[[ MATERIAL SHOWN open ]]

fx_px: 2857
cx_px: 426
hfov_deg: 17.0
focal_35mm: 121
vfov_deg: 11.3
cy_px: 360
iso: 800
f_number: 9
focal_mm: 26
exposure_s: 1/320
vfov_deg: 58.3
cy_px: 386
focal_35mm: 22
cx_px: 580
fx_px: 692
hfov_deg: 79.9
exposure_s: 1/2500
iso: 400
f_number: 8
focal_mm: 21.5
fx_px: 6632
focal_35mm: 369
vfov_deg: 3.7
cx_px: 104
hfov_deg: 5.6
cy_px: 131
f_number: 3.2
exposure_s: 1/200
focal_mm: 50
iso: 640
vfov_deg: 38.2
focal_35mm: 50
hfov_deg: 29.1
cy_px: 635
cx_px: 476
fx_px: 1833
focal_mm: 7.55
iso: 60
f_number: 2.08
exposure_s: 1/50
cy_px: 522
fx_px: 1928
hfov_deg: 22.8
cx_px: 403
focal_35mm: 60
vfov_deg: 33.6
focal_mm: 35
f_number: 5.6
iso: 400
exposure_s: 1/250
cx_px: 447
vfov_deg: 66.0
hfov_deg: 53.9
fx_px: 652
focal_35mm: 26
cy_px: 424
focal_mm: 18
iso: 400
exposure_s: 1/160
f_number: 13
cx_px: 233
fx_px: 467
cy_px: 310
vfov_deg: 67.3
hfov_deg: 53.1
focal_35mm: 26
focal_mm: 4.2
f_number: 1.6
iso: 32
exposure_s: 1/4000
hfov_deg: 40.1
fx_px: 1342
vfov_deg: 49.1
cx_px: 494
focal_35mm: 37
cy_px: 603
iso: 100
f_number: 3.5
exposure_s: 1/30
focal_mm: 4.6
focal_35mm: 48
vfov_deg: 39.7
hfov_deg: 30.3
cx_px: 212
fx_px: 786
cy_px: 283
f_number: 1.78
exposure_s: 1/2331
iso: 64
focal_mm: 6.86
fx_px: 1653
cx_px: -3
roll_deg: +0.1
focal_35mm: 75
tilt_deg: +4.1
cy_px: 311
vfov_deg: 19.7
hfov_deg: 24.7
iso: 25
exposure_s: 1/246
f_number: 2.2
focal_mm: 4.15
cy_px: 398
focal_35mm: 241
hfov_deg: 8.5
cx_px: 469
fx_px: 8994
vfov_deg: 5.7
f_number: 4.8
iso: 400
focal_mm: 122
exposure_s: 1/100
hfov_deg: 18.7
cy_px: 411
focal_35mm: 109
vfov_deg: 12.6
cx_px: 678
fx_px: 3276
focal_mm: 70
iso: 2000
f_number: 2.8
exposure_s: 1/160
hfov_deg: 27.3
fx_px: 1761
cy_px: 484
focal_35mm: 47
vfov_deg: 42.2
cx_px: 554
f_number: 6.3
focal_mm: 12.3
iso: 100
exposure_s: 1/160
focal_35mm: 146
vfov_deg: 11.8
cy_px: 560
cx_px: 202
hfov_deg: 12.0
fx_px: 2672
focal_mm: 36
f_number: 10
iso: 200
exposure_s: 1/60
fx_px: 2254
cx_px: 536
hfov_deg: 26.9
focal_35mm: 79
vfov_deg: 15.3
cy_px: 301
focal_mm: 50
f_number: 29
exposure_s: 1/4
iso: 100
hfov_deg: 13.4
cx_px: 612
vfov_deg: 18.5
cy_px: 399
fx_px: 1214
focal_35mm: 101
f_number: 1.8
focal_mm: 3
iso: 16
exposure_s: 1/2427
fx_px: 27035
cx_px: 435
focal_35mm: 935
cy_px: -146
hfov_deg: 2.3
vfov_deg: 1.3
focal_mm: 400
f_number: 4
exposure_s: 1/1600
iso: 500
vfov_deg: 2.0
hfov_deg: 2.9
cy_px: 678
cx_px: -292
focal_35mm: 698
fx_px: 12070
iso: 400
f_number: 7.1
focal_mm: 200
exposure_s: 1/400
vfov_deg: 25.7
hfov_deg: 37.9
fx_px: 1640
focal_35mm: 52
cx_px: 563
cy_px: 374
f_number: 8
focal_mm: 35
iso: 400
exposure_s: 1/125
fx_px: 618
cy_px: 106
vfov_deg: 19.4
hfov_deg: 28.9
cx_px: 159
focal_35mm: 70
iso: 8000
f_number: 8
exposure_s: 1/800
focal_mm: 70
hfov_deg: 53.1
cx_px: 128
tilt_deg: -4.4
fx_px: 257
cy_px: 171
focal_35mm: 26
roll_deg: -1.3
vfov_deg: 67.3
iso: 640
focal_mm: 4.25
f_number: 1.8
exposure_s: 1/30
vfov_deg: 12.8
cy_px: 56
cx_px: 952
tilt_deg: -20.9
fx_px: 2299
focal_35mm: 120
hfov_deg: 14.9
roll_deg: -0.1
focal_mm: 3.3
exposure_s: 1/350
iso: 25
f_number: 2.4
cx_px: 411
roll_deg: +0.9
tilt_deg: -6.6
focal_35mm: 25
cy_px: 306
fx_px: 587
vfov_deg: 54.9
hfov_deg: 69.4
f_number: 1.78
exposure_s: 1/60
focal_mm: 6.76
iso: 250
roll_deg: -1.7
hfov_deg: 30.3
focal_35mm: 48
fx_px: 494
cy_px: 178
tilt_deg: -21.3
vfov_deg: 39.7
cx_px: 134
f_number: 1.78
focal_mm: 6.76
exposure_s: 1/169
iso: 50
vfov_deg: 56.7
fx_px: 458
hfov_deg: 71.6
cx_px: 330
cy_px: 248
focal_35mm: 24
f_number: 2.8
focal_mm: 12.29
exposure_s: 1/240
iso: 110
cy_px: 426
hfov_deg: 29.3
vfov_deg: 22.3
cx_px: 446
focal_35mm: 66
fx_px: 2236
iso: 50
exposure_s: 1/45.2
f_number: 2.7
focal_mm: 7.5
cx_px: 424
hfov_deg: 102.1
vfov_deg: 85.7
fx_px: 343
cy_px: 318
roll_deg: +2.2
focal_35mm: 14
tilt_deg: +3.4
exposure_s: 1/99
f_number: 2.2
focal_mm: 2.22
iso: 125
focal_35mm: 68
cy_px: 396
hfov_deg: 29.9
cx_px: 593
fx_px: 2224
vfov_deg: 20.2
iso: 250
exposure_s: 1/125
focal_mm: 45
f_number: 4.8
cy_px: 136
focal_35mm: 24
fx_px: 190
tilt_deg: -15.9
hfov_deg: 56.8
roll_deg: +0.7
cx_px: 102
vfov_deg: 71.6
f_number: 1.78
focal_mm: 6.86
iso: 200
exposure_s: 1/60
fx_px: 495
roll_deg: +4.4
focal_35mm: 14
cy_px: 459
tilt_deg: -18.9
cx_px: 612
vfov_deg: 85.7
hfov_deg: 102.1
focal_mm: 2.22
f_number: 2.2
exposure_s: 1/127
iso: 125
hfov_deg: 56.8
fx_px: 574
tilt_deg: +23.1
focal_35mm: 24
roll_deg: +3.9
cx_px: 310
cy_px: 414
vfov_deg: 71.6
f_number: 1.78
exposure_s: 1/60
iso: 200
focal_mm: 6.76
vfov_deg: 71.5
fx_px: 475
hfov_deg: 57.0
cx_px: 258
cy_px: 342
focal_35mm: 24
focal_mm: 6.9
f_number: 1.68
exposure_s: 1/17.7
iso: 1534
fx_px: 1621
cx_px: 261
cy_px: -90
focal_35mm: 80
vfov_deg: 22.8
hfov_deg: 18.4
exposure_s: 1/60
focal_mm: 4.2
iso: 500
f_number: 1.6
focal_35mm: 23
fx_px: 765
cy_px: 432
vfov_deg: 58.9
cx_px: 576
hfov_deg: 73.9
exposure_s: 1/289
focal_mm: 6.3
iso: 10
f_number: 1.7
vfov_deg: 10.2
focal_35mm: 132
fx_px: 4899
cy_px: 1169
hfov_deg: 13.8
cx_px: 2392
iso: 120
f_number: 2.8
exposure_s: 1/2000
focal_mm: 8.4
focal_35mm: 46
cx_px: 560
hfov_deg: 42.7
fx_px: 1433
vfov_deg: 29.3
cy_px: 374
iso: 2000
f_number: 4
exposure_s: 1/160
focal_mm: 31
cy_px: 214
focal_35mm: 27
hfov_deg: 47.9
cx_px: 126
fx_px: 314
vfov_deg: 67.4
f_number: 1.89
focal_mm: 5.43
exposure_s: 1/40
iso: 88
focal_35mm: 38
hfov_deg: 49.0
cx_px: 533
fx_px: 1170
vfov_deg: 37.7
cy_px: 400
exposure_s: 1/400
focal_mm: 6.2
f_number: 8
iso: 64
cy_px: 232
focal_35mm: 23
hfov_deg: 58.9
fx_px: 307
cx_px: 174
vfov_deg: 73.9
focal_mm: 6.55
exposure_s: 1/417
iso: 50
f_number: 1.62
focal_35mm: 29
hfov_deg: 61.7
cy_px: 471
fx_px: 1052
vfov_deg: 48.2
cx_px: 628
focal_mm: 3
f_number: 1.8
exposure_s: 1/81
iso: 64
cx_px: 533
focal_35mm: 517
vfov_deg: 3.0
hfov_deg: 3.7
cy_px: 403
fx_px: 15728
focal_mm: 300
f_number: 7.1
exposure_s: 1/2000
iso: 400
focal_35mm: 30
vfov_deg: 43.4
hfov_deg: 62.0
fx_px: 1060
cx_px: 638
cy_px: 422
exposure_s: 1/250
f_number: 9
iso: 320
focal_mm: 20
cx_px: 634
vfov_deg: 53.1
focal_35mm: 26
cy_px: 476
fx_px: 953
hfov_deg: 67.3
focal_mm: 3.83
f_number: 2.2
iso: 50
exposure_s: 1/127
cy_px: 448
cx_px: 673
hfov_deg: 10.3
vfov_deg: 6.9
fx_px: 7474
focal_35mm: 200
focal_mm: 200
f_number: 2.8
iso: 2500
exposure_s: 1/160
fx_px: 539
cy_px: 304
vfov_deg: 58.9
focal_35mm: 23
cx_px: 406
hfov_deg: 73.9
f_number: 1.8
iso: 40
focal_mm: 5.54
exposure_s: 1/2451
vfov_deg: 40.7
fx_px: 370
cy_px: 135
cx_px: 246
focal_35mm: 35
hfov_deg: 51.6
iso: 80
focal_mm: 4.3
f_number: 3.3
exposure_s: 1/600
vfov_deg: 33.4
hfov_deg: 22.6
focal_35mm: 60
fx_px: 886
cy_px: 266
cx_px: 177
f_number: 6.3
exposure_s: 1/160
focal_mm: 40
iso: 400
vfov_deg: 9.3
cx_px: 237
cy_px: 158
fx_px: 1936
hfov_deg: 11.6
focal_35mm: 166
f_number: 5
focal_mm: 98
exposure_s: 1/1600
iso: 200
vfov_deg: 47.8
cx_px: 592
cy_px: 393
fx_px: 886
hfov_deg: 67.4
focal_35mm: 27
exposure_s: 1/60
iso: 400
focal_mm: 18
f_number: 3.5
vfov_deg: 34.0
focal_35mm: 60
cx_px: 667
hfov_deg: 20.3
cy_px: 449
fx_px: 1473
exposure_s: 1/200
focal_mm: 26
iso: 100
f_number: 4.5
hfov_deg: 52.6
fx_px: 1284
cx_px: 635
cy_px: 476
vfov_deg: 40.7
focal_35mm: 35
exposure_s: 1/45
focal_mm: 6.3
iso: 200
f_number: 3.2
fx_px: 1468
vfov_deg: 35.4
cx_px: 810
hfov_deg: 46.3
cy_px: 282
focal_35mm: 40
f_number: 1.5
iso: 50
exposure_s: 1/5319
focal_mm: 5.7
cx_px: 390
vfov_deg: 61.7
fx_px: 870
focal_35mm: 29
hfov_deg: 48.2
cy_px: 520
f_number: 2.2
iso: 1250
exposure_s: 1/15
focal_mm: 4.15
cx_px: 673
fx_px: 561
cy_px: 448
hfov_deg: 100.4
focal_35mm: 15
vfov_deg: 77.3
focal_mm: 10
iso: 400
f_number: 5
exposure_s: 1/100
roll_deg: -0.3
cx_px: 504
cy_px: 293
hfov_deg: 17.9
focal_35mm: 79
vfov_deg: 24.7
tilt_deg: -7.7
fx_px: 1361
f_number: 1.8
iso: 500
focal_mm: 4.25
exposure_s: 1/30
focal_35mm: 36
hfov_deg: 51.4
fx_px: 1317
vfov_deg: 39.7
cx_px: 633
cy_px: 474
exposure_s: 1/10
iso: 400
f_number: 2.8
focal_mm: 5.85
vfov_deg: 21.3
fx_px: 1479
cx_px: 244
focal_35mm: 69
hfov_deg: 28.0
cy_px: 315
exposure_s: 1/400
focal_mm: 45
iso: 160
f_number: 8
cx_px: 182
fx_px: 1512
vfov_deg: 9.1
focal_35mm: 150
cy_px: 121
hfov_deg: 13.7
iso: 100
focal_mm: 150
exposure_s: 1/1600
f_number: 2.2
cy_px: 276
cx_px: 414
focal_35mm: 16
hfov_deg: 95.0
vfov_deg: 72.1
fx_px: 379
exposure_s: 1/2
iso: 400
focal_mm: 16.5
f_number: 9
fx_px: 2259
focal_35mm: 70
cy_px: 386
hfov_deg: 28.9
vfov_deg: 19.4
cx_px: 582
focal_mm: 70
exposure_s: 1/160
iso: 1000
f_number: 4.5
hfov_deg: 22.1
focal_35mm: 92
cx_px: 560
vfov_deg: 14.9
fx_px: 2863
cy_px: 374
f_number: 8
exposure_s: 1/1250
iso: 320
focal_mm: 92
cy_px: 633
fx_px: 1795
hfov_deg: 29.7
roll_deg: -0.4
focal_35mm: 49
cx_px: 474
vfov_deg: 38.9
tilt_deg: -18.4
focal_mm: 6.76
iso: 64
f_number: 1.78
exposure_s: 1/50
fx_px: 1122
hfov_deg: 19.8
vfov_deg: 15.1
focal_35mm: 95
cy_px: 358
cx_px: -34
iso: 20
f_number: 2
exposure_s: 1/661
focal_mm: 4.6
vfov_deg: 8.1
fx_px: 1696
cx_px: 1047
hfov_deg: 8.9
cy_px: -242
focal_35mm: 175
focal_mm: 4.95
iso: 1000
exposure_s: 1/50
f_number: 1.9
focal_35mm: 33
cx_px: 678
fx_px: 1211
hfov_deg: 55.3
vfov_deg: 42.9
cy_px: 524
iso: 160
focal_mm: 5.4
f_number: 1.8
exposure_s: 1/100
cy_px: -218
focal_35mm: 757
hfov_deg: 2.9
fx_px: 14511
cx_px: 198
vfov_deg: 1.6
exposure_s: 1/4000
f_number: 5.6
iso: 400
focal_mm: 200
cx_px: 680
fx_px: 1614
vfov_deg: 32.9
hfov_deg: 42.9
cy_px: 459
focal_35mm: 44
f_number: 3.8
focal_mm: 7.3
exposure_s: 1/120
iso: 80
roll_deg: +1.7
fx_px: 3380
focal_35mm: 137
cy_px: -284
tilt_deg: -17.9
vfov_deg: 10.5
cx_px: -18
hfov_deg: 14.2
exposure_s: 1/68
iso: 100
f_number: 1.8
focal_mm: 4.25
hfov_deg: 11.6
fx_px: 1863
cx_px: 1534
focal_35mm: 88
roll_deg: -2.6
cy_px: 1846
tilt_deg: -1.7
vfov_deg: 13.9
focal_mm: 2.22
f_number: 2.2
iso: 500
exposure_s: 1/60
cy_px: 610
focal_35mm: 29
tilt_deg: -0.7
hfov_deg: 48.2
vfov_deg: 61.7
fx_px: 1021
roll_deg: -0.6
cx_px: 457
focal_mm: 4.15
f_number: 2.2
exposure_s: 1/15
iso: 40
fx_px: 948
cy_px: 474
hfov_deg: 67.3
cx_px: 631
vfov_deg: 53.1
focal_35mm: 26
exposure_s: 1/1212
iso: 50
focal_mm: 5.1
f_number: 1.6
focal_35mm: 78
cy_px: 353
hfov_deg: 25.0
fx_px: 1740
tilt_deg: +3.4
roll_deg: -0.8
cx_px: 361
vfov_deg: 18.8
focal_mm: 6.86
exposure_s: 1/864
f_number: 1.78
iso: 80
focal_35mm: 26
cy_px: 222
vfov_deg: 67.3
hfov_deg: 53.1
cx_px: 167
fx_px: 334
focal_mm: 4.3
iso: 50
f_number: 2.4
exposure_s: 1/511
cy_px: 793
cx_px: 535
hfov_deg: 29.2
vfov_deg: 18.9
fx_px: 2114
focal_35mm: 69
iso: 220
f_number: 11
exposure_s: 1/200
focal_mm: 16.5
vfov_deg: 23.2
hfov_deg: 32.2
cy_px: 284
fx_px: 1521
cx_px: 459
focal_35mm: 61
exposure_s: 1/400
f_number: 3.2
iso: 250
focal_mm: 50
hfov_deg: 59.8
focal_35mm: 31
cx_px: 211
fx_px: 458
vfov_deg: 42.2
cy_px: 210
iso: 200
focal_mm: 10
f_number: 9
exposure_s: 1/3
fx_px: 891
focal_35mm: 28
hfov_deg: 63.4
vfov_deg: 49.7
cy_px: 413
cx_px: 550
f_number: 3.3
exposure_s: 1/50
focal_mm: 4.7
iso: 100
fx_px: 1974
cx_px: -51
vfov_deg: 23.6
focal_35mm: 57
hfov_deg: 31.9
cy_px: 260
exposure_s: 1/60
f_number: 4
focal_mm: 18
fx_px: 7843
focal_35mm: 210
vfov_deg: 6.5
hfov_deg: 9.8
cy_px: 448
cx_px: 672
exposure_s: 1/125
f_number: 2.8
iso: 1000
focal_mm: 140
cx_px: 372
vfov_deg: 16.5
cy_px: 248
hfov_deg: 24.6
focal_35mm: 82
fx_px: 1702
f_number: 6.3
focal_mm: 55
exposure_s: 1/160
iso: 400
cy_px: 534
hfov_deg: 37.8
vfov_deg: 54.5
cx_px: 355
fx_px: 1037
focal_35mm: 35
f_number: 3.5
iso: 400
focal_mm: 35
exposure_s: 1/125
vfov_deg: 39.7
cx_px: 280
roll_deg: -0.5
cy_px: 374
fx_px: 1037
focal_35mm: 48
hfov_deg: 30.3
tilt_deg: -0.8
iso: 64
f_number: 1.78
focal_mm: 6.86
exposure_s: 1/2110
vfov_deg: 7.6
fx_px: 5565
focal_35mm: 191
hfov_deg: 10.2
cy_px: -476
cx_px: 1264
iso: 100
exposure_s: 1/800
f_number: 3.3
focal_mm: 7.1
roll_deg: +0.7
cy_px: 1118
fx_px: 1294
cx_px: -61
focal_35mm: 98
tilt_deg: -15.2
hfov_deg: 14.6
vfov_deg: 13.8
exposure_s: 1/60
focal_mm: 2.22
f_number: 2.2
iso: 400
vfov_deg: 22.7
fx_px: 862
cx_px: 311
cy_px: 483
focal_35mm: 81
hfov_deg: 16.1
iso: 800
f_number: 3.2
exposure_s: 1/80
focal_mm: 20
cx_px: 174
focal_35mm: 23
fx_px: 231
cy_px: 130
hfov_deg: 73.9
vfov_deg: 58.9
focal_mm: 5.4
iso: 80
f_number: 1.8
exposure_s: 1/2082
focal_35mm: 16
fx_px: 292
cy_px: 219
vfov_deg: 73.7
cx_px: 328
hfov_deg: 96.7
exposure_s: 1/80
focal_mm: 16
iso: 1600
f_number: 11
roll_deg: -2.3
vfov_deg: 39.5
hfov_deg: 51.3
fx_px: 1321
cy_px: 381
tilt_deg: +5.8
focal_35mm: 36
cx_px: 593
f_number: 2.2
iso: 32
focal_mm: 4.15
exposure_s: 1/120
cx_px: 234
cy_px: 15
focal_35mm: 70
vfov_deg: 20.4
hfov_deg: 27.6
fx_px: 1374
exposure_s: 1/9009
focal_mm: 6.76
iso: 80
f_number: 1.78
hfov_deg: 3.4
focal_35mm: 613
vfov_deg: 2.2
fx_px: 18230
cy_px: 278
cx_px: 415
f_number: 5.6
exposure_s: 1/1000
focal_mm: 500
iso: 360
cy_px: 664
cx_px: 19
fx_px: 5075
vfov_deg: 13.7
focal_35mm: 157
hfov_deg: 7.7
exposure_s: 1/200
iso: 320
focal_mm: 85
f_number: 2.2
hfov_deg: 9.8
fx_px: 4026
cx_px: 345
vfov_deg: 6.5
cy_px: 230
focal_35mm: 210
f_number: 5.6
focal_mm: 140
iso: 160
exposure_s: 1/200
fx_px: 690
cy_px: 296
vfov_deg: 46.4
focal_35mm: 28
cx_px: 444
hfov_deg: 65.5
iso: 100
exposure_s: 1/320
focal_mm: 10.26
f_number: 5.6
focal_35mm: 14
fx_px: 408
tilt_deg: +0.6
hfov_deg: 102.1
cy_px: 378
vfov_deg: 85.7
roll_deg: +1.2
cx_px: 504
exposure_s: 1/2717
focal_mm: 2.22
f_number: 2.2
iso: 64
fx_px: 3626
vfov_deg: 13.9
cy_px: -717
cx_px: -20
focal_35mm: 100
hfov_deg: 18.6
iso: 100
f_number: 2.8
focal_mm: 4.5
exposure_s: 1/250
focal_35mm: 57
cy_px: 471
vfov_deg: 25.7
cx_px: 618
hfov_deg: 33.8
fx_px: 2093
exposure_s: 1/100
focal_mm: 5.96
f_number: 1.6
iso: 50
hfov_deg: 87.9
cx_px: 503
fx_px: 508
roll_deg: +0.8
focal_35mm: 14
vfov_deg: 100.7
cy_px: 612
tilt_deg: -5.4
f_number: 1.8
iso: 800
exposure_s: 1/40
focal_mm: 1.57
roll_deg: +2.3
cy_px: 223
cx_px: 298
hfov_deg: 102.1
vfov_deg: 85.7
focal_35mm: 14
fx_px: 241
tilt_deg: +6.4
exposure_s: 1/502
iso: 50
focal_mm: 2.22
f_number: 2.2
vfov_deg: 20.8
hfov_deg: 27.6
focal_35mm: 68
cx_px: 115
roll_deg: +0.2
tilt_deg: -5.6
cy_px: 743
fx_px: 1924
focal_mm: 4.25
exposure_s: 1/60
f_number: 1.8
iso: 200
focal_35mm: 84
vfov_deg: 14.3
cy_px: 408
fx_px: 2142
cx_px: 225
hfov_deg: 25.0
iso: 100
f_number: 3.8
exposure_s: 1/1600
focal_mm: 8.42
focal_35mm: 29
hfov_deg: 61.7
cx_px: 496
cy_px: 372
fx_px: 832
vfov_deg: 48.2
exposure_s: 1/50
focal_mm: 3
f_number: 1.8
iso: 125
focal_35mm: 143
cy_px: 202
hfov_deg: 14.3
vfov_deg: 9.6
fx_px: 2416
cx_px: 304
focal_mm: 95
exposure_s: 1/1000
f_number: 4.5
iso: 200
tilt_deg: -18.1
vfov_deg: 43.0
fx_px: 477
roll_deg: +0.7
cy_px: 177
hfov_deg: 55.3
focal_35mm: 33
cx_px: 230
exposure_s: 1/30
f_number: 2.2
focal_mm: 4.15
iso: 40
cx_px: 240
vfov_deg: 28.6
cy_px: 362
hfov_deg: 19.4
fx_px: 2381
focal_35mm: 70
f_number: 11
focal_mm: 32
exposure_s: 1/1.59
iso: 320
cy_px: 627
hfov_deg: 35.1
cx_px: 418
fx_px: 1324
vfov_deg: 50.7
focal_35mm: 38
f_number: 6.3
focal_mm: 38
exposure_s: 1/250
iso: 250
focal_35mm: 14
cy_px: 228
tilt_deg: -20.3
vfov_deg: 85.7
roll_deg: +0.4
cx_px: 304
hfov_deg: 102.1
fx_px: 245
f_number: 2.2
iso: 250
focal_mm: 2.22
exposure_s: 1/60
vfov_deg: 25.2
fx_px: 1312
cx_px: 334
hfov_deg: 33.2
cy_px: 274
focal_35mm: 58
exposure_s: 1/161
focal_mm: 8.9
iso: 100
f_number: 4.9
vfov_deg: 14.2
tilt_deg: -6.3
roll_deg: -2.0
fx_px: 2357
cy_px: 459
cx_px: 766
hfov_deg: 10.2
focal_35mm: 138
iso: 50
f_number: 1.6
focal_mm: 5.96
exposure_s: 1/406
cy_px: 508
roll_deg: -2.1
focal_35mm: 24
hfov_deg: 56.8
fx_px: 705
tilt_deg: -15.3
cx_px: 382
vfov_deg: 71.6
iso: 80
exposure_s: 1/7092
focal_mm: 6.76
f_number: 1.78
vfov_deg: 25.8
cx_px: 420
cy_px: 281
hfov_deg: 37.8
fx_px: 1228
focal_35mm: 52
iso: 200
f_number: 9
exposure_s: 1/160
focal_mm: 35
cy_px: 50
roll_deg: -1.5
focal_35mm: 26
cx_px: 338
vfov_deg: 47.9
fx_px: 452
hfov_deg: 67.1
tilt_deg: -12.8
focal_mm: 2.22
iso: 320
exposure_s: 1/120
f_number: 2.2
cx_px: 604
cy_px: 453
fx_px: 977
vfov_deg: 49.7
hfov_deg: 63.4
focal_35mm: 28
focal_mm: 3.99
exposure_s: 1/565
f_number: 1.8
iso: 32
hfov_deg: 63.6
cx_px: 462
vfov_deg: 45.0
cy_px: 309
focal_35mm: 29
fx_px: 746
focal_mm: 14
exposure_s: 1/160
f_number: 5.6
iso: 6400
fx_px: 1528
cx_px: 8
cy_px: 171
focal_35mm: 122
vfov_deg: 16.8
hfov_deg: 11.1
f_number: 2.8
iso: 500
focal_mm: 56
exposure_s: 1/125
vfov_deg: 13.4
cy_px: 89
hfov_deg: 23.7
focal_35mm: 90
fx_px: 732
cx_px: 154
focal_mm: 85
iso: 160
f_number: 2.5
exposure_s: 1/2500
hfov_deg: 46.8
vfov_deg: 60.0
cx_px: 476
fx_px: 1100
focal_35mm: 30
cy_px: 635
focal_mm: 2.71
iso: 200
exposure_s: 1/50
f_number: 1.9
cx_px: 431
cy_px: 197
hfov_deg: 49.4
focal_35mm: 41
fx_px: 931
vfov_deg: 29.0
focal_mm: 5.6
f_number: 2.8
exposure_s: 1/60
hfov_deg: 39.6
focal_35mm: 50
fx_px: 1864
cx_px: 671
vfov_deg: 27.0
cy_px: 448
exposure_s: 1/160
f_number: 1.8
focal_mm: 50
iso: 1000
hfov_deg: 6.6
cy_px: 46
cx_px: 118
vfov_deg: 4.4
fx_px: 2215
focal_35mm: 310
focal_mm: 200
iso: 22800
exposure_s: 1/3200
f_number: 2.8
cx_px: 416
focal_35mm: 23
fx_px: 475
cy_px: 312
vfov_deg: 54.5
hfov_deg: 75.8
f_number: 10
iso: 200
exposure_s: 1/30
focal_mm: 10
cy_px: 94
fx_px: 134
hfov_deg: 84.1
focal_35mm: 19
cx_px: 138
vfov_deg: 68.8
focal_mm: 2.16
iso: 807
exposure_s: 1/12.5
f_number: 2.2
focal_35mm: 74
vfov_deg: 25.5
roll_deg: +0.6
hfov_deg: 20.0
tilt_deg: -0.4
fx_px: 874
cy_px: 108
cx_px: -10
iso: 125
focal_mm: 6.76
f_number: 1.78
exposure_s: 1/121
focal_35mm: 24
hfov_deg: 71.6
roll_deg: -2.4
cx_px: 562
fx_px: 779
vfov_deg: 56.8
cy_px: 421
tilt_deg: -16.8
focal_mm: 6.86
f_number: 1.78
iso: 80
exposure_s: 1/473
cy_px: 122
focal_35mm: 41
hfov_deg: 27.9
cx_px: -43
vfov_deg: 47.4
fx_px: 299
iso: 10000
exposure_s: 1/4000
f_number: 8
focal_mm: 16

[[ MATERIAL SHOWN closed ]]

- TASK DIRECTIONS: Give again, exactly as written, the lines running from the first line of the data above through the line that contains "fx_px: 1928".

- TASK RESULT:
fx_px: 2857
cx_px: 426
hfov_deg: 17.0
focal_35mm: 121
vfov_deg: 11.3
cy_px: 360
iso: 800
f_number: 9
focal_mm: 26
exposure_s: 1/320
vfov_deg: 58.3
cy_px: 386
focal_35mm: 22
cx_px: 580
fx_px: 692
hfov_deg: 79.9
exposure_s: 1/2500
iso: 400
f_number: 8
focal_mm: 21.5
fx_px: 6632
focal_35mm: 369
vfov_deg: 3.7
cx_px: 104
hfov_deg: 5.6
cy_px: 131
f_number: 3.2
exposure_s: 1/200
focal_mm: 50
iso: 640
vfov_deg: 38.2
focal_35mm: 50
hfov_deg: 29.1
cy_px: 635
cx_px: 476
fx_px: 1833
focal_mm: 7.55
iso: 60
f_number: 2.08
exposure_s: 1/50
cy_px: 522
fx_px: 1928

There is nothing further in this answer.